* [RECORD EXTRACTS]:
—————

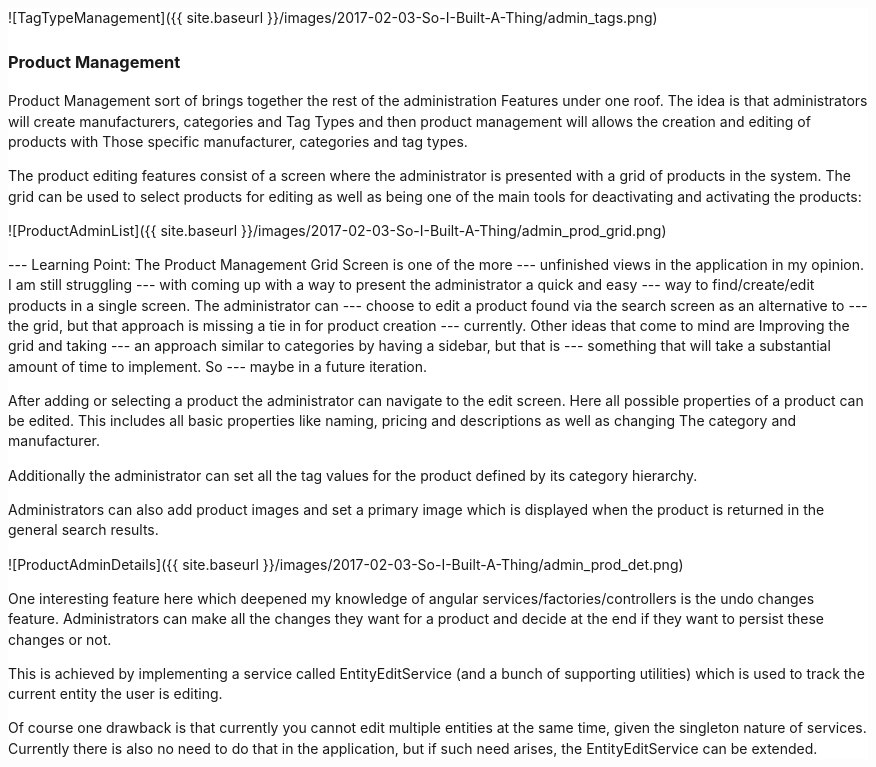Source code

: ![TagTypeManagement]({{ site.baseurl }}/images/2017-02-03-So-I-Built-A-Thing/admin_tags.png)

### Product Management

Product Management sort of brings together the rest of the administration
Features under one roof. The idea is that administrators will create
manufacturers, categories and Tag Types and then product management will
allows the creation and editing of products with Those specific manufacturer,
categories and tag types.

The product editing features consist of a screen where the administrator is
presented with a grid of products in the system. The grid can be used to
select products for editing as well as being one of the main tools for
deactivating and activating the products:

![ProductAdminList]({{ site.baseurl }}/images/2017-02-03-So-I-Built-A-Thing/admin_prod_grid.png)

--- Learning Point: The Product Management Grid Screen is one of the more
--- unfinished views in the application in my opinion. I am still struggling
--- with coming up with a way to present the administrator a quick and easy
--- way to find/create/edit products in a single screen. The administrator can
--- choose to edit a product found via the search screen as an alternative to
--- the grid, but that approach is missing a tie in for product creation
--- currently. Other ideas that come to mind are Improving the grid and taking
--- an approach similar to categories by having a sidebar, but that is
--- something that will take a substantial amount of time to implement. So
--- maybe in a future iteration.

After adding or selecting a product the administrator can navigate to the edit
screen. Here all possible properties of a product can be edited. This includes
all basic properties like naming, pricing and descriptions as well as changing
The category and manufacturer.

Additionally the administrator can set all the tag values for the product
defined by its category hierarchy.

Administrators can also add product images and set a primary image which is
displayed when the product is returned in the general search results.

![ProductAdminDetails]({{ site.baseurl }}/images/2017-02-03-So-I-Built-A-Thing/admin_prod_det.png)

One interesting feature here which deepened my knowledge of angular
services/factories/controllers is the undo changes feature. Administrators can
make all the changes they want for a product and decide at the end if they
want to persist these changes or not.

This is achieved by implementing a service called EntityEditService (and a
bunch of supporting utilities) which is used to track the current entity the
user is editing.

Of course one drawback is that currently you cannot edit multiple entities at
the same time, given the singleton nature of services. Currently there is also
no need to do that in the application, but  if such need arises, the
EntityEditService can be extended.
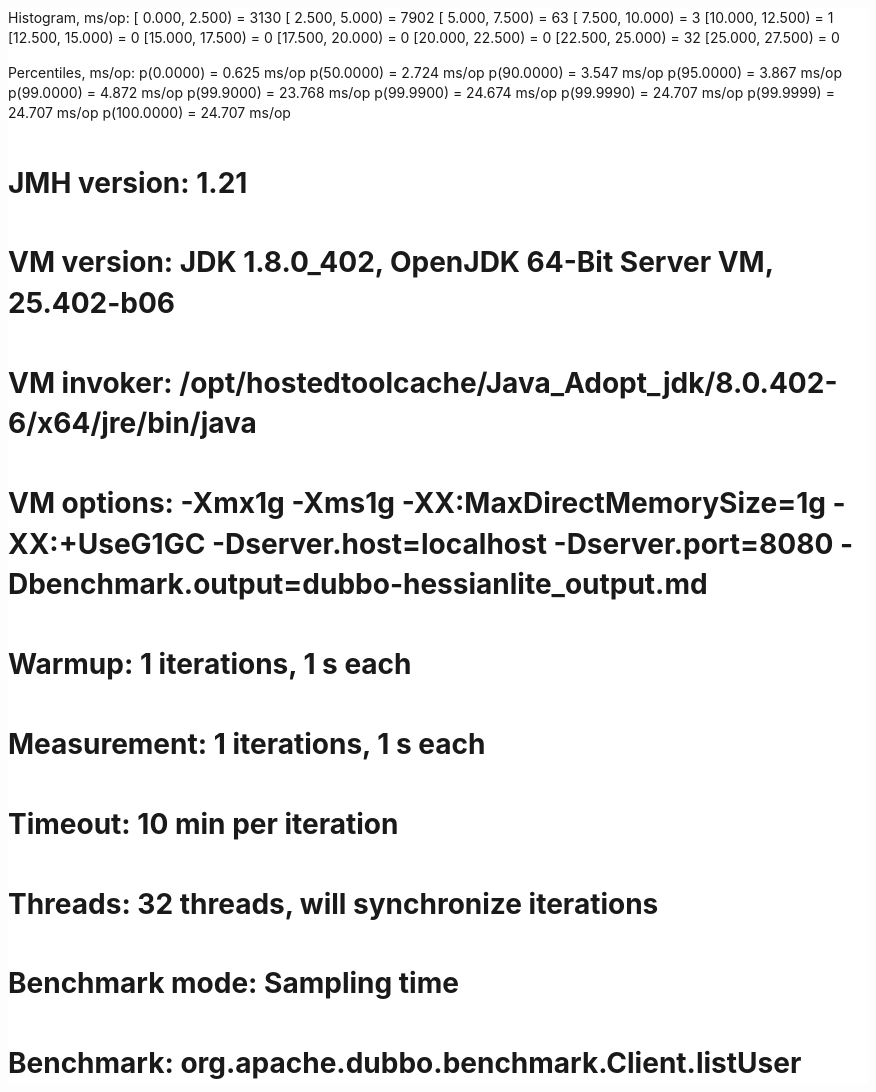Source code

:   Histogram, ms/op:
    [ 0.000,  2.500) = 3130 
    [ 2.500,  5.000) = 7902 
    [ 5.000,  7.500) = 63 
    [ 7.500, 10.000) = 3 
    [10.000, 12.500) = 1 
    [12.500, 15.000) = 0 
    [15.000, 17.500) = 0 
    [17.500, 20.000) = 0 
    [20.000, 22.500) = 0 
    [22.500, 25.000) = 32 
    [25.000, 27.500) = 0 

  Percentiles, ms/op:
      p(0.0000) =      0.625 ms/op
     p(50.0000) =      2.724 ms/op
     p(90.0000) =      3.547 ms/op
     p(95.0000) =      3.867 ms/op
     p(99.0000) =      4.872 ms/op
     p(99.9000) =     23.768 ms/op
     p(99.9900) =     24.674 ms/op
     p(99.9990) =     24.707 ms/op
     p(99.9999) =     24.707 ms/op
    p(100.0000) =     24.707 ms/op


# JMH version: 1.21
# VM version: JDK 1.8.0_402, OpenJDK 64-Bit Server VM, 25.402-b06
# VM invoker: /opt/hostedtoolcache/Java_Adopt_jdk/8.0.402-6/x64/jre/bin/java
# VM options: -Xmx1g -Xms1g -XX:MaxDirectMemorySize=1g -XX:+UseG1GC -Dserver.host=localhost -Dserver.port=8080 -Dbenchmark.output=dubbo-hessianlite_output.md
# Warmup: 1 iterations, 1 s each
# Measurement: 1 iterations, 1 s each
# Timeout: 10 min per iteration
# Threads: 32 threads, will synchronize iterations
# Benchmark mode: Sampling time
# Benchmark: org.apache.dubbo.benchmark.Client.listUser
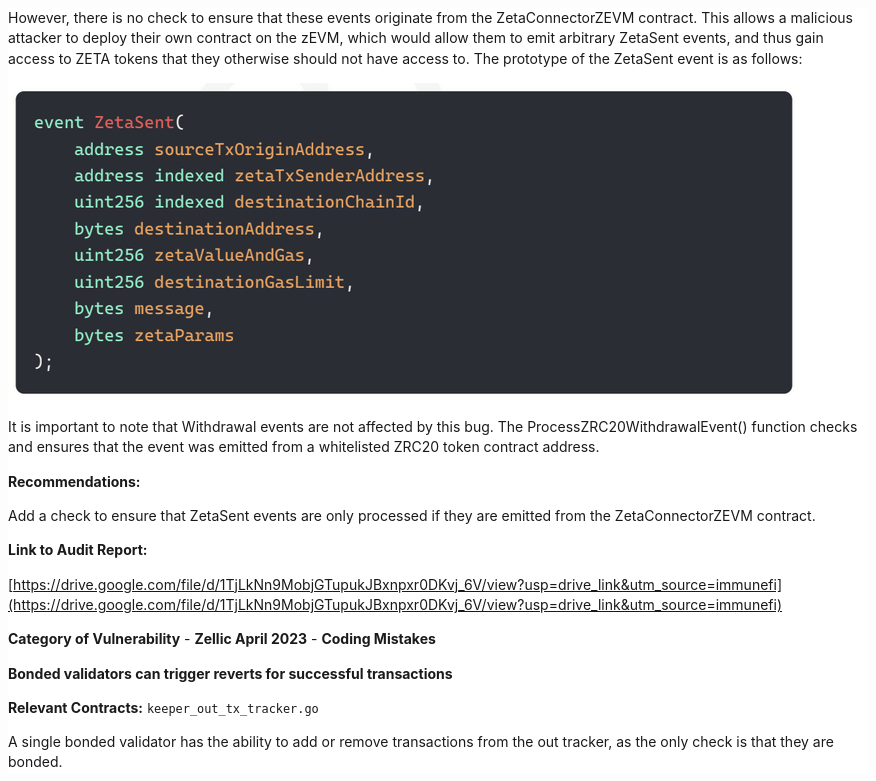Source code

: However, there is no check to ensure that these events originate from the ZetaConnectorZEVM contract. This allows a malicious attacker to deploy their own contract on the zEVM, which would allow them to emit arbitrary ZetaSent events, and thus gain access to ZETA tokens that they otherwise should not have access to.
The prototype of the ZetaSent event is as follows:

![Untitled](Collection%20&%20Classes%20of%20Vulnerabilities%20ffdba4512a8b4ae081999fab0d0579fc/Untitled%2023.png)

It is important to note that Withdrawal events are not affected by this bug. The ProcessZRC20WithdrawalEvent() function checks and ensures that the event was emitted
from a whitelisted ZRC20 token contract address.

********Recommendations:********

Add a check to ensure that ZetaSent events are only processed if they are emitted from the ZetaConnectorZEVM contract.

******************************************Link to Audit Report:******************************************

[https://drive.google.com/file/d/1TjLkNn9MobjGTupukJBxnpxr0DKvj_6V/view?usp=drive_link&utm_source=immunefi](https://drive.google.com/file/d/1TjLkNn9MobjGTupukJBxnpxr0DKvj_6V/view?usp=drive_link&utm_source=immunefi)

******************************Category of Vulnerability****************************** - **Zellic April 2023** - **Coding Mistakes**

**Bonded validators can trigger reverts for successful transactions**

**Relevant Contracts:** `keeper_out_tx_tracker.go`

A single bonded validator has the ability to add or remove transactions from the out tracker, as the only check is that they are bonded.
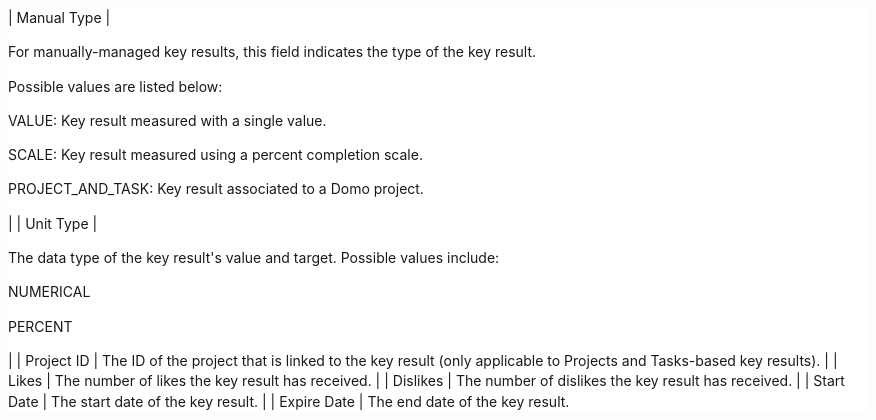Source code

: |
 Manual Type
  |

For manually-managed key results, this field indicates the type of the key result.


 Possible values are listed below:


 VALUE: Key result measured with a single value.


 SCALE: Key result measured using a percent completion scale.


 PROJECT\_AND\_TASK: Key result associated to a Domo project.

|
|
 Unit Type
  |

The data type of the key result's value and target. Possible values include:


 NUMERICAL


 PERCENT

|
|
 Project ID
  |
 The ID of the project that is linked to the key result (only applicable to Projects and Tasks-based key results).
  |
|
 Likes
  |
 The number of likes the key result has received.
  |
|
 Dislikes
  |
 The number of dislikes the key result has received.
  |
|
 Start Date
  |
 The start date of the key result.
  |
|
 Expire Date
  |
 The end date of the key result.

—————

* [ACTIVITY]: How many lines in the material above contain the word "well"? Reply with the number alone.

* [EXERCISE SOLUTION]: 2